300 young leaders, youth workers and youth policy makers from the EU member states and Armenia, Azerbaijan, Belarus, Georgia, Republic of Moldova and Ukraine worked together over two days at the Eastern Partnership (EaP) Youth Forum in Warsaw from 22-23 June 2017.
Commissioner Hahn and Director General Reicherts addressed both the plenary and a group of Erasmus+ alumni, Erasmus+ students from Partner Countries studying in Warsaw and winners of the essay competition #EUaroundU. Both underlined the importance of youth as actors of change and the need to have a greater engagement with young people when designing youth policies and actions.

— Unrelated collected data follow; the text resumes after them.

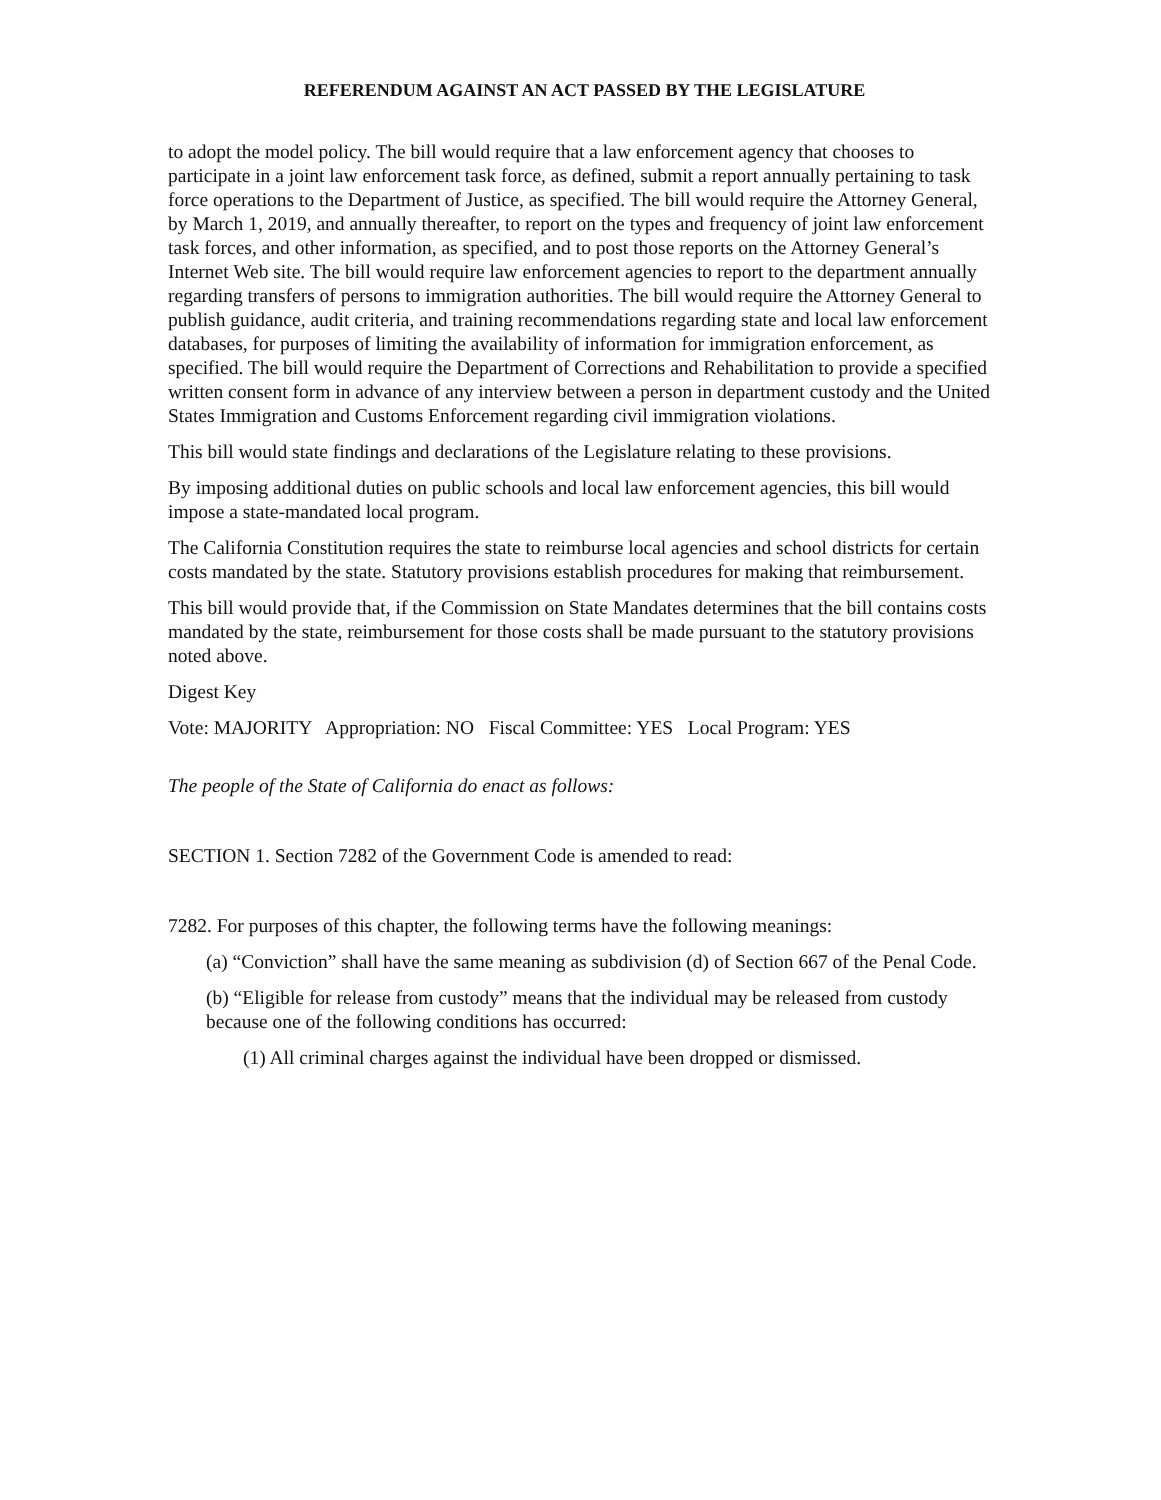REFERENDUM AGAINST AN ACT PASSED BY THE LEGISLATURE
to adopt the model policy. The bill would require that a law enforcement agency that chooses to participate in a joint law enforcement task force, as defined, submit a report annually pertaining to task force operations to the Department of Justice, as specified. The bill would require the Attorney General, by March 1, 2019, and annually thereafter, to report on the types and frequency of joint law enforcement task forces, and other information, as specified, and to post those reports on the Attorney General’s Internet Web site. The bill would require law enforcement agencies to report to the department annually regarding transfers of persons to immigration authorities. The bill would require the Attorney General to publish guidance, audit criteria, and training recommendations regarding state and local law enforcement databases, for purposes of limiting the availability of information for immigration enforcement, as specified. The bill would require the Department of Corrections and Rehabilitation to provide a specified written consent form in advance of any interview between a person in department custody and the United States Immigration and Customs Enforcement regarding civil immigration violations.
This bill would state findings and declarations of the Legislature relating to these provisions.
By imposing additional duties on public schools and local law enforcement agencies, this bill would impose a state-mandated local program.
The California Constitution requires the state to reimburse local agencies and school districts for certain costs mandated by the state. Statutory provisions establish procedures for making that reimbursement.
This bill would provide that, if the Commission on State Mandates determines that the bill contains costs mandated by the state, reimbursement for those costs shall be made pursuant to the statutory provisions noted above.
Digest Key
Vote: MAJORITY Appropriation: NO Fiscal Committee: YES Local Program: YES
The people of the State of California do enact as follows:
SECTION 1. Section 7282 of the Government Code is amended to read:
7282. For purposes of this chapter, the following terms have the following meanings:
(a) “Conviction” shall have the same meaning as subdivision (d) of Section 667 of the Penal Code.
(b) “Eligible for release from custody” means that the individual may be released from custody because one of the following conditions has occurred:
(1) All criminal charges against the individual have been dropped or dismissed.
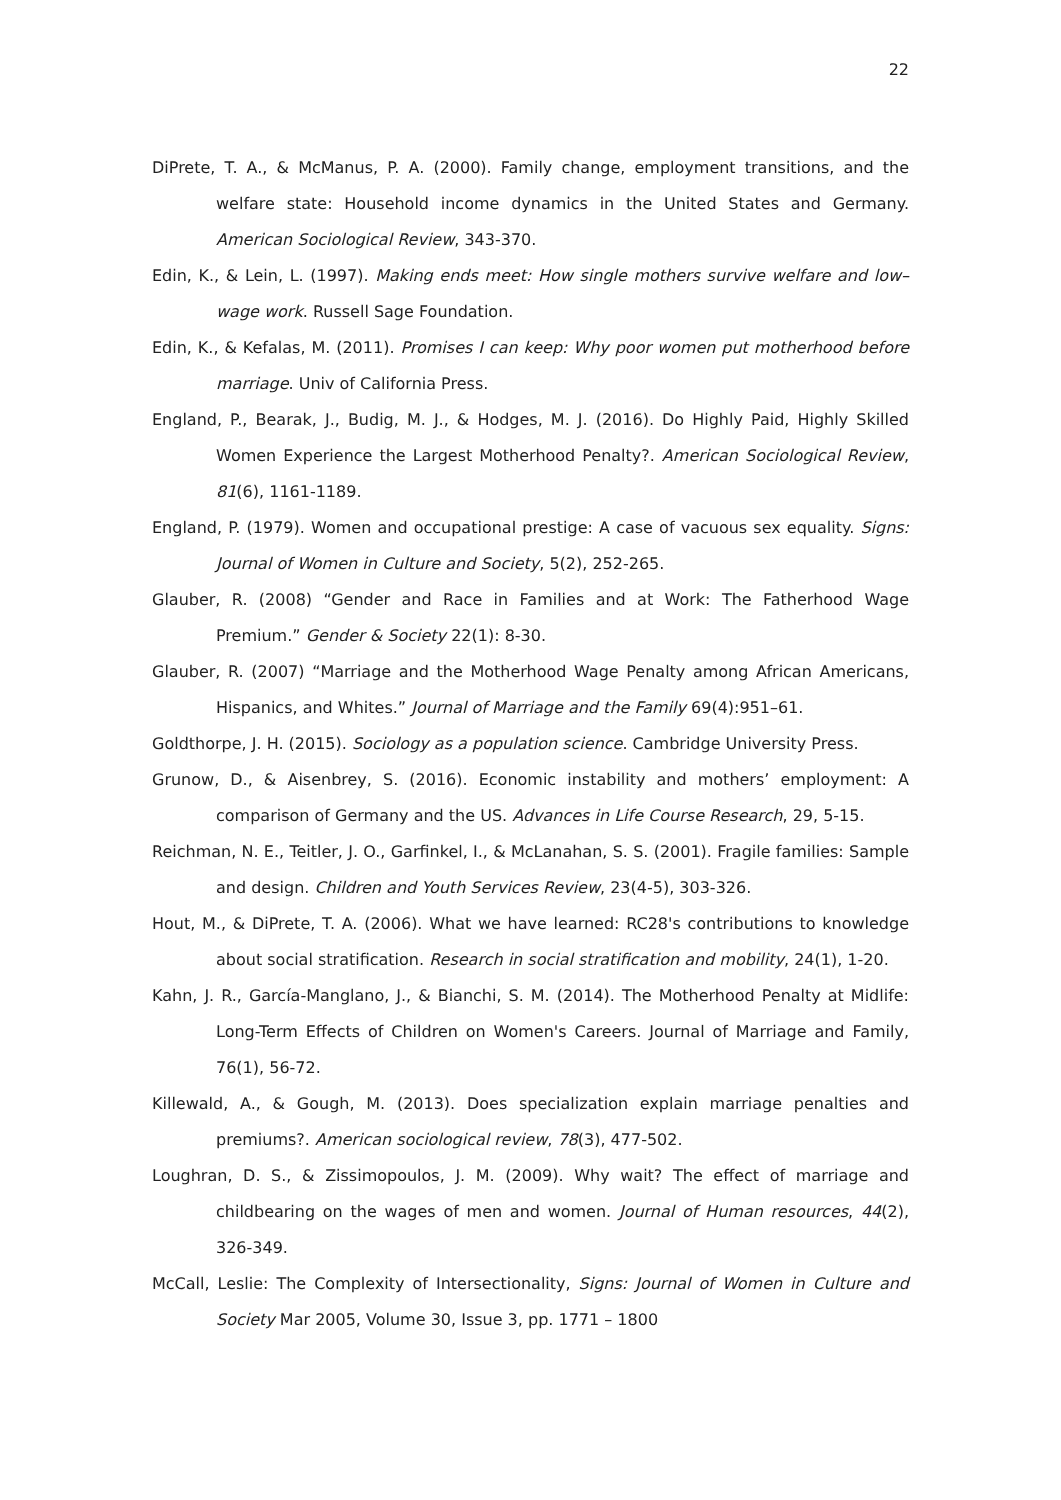22
DiPrete, T. A., & McManus, P. A. (2000). Family change, employment transitions, and the welfare state: Household income dynamics in the United States and Germany. American Sociological Review, 343-370.
Edin, K., & Lein, L. (1997). Making ends meet: How single mothers survive welfare and low–wage work. Russell Sage Foundation.
Edin, K., & Kefalas, M. (2011). Promises I can keep: Why poor women put motherhood before marriage. Univ of California Press.
England, P., Bearak, J., Budig, M. J., & Hodges, M. J. (2016). Do Highly Paid, Highly Skilled Women Experience the Largest Motherhood Penalty?. American Sociological Review, 81(6), 1161-1189.
England, P. (1979). Women and occupational prestige: A case of vacuous sex equality. Signs: Journal of Women in Culture and Society, 5(2), 252-265.
Glauber, R. (2008) “Gender and Race in Families and at Work: The Fatherhood Wage Premium.” Gender & Society 22(1): 8-30.
Glauber, R. (2007) “Marriage and the Motherhood Wage Penalty among African Americans, Hispanics, and Whites.” Journal of Marriage and the Family 69(4):951–61.
Goldthorpe, J. H. (2015). Sociology as a population science. Cambridge University Press.
Grunow, D., & Aisenbrey, S. (2016). Economic instability and mothers’ employment: A comparison of Germany and the US. Advances in Life Course Research, 29, 5-15.
Reichman, N. E., Teitler, J. O., Garfinkel, I., & McLanahan, S. S. (2001). Fragile families: Sample and design. Children and Youth Services Review, 23(4-5), 303-326.
Hout, M., & DiPrete, T. A. (2006). What we have learned: RC28's contributions to knowledge about social stratification. Research in social stratification and mobility, 24(1), 1-20.
Kahn, J. R., García‐Manglano, J., & Bianchi, S. M. (2014). The Motherhood Penalty at Midlife: Long‐Term Effects of Children on Women's Careers. Journal of Marriage and Family, 76(1), 56-72.
Killewald, A., & Gough, M. (2013). Does specialization explain marriage penalties and premiums?. American sociological review, 78(3), 477-502.
Loughran, D. S., & Zissimopoulos, J. M. (2009). Why wait? The effect of marriage and childbearing on the wages of men and women. Journal of Human resources, 44(2), 326-349.
McCall, Leslie: The Complexity of Intersectionality, Signs: Journal of Women in Culture and Society Mar 2005, Volume 30, Issue 3, pp. 1771 – 1800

The main thematic focus was on participation and active citizenship of young people and their involvement in the decision making process. At the Forum's workshops, the young activists developed concrete recommendations to the EU, its Member States and EaP Partner governments to help shape their future youth policies. The proposals will also inform the debate at the upcoming EaP Summit in Brussels on 24 November 2017.
The recommendations were developed around three main areas: 1) young people as active, critical and responsible citizens; 2) young people and entrepreneurship and 3) good quality education.
Under the first area, young people asked for the development of a youth-friendly approach to policy making, by: establishing a supportive environment for youth-led organisations and prioritising youth projects when allocating EU funds. They called for the European Solidarity Corps to be opened up for the EaP youth and for the establishment of the online alumni database of international volunteers.
Increased support to social entrepreneurship programmes was the central discussion point under the second area. The participants of the forum called for an international social entrepreneurship investment fund and stressed the need for more support systems for social enterprises. They invited the governments to provide incentives for young people to set up their own enterprises, reduce taxation, eliminate red tape and provide funding at a professional level for young entrepreneurs.
With regards the third area, young leaders asked policy makers to pay more attention to skills required to succeed in the modern labour market. Participants called for the establishment of a proper dialogue between relevant NGOs, schools, policy makers, experts of formal and non-formal education, in order to review the existing national education curricula, make improvements where necessary and create synergies between formal and non-formal education actors.